▶ Activity:
List each line of the data that contains the string "GOBACK".
[[ Dataset content, beginning ]]
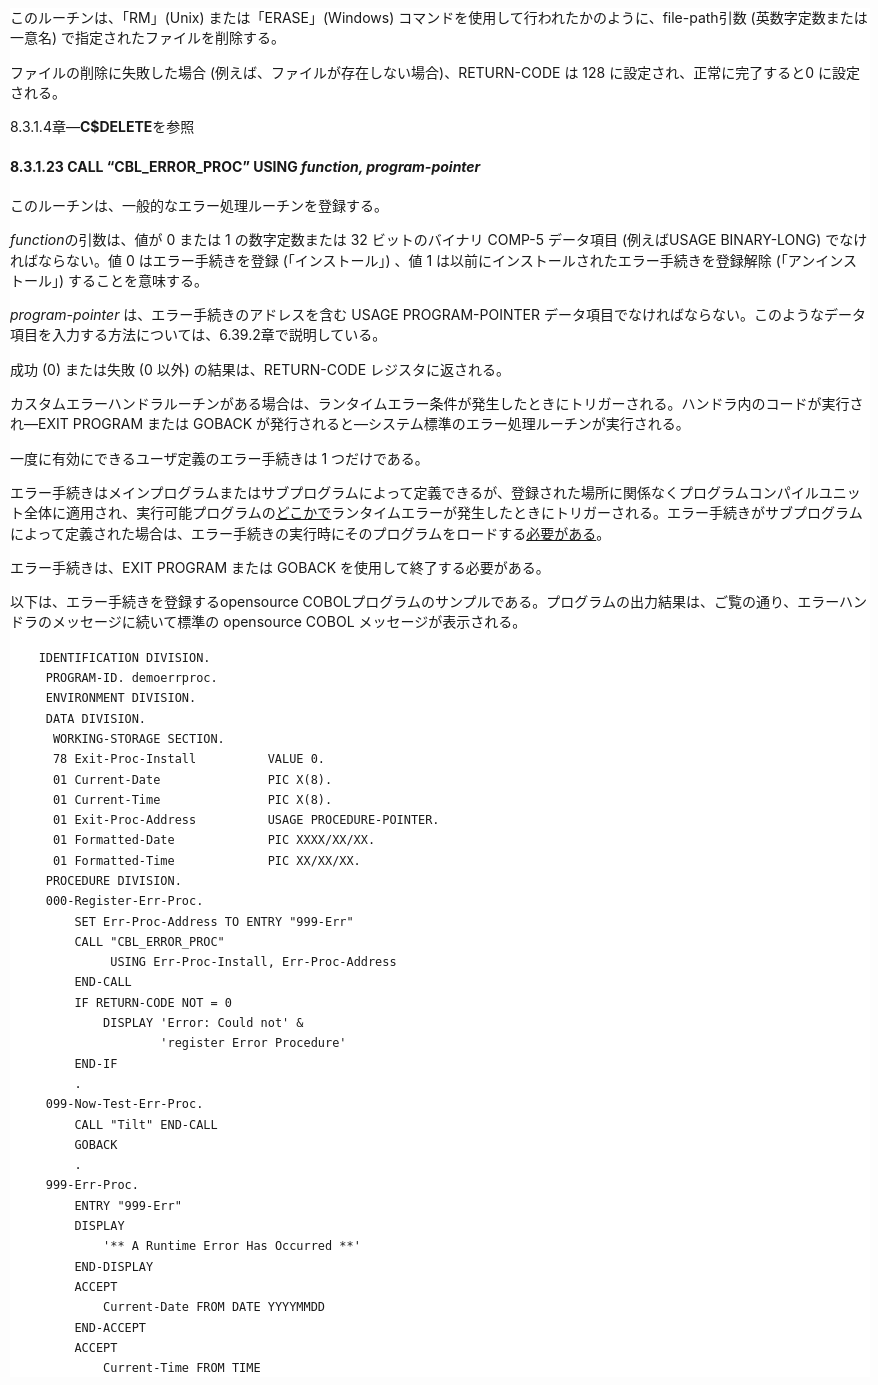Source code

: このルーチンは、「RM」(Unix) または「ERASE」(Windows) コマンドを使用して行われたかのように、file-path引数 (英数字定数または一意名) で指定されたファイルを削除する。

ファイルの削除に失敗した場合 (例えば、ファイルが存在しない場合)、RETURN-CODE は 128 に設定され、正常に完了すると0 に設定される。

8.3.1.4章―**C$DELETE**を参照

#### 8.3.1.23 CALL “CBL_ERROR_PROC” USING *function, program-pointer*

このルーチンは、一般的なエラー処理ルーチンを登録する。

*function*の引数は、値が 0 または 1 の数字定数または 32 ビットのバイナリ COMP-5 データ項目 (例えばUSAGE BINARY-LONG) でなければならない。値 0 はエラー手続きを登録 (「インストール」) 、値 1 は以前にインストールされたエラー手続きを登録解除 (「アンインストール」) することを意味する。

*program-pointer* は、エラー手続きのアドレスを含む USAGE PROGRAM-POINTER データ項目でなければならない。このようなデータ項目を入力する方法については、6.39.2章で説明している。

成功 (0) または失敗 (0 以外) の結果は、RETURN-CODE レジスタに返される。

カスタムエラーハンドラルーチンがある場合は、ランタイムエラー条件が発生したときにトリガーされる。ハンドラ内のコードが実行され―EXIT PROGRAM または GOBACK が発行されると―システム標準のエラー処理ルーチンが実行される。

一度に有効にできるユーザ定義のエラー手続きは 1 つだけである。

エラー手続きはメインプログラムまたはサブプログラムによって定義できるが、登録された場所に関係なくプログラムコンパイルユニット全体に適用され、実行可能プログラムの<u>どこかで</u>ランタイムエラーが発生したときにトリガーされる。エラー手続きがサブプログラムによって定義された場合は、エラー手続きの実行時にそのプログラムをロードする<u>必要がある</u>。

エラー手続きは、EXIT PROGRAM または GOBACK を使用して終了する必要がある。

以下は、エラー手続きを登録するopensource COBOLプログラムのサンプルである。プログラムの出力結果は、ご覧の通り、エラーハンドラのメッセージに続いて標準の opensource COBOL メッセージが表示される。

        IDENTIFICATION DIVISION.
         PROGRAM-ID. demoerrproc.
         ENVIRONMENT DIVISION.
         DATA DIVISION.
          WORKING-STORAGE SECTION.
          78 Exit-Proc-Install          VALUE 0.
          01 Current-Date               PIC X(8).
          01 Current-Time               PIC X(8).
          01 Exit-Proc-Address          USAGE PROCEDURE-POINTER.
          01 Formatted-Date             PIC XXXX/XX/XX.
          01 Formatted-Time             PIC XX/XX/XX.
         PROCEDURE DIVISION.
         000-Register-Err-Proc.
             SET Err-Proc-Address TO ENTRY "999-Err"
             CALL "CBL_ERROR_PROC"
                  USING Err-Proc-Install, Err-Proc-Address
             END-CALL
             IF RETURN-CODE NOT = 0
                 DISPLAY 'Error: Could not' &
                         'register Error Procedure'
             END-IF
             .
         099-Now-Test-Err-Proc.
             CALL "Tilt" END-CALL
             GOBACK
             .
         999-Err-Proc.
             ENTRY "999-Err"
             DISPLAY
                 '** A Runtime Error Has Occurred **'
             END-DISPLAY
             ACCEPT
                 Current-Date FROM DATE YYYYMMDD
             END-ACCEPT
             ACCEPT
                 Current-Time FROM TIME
[[ Dataset content, end ]]
▶ Result of this task:
カスタムエラーハンドラルーチンがある場合は、ランタイムエラー条件が発生したときにトリガーされる。ハンドラ内のコードが実行され―EXIT PROGRAM または GOBACK が発行されると―システム標準のエラー処理ルーチンが実行される。
エラー手続きは、EXIT PROGRAM または GOBACK を使用して終了する必要がある。
             GOBACK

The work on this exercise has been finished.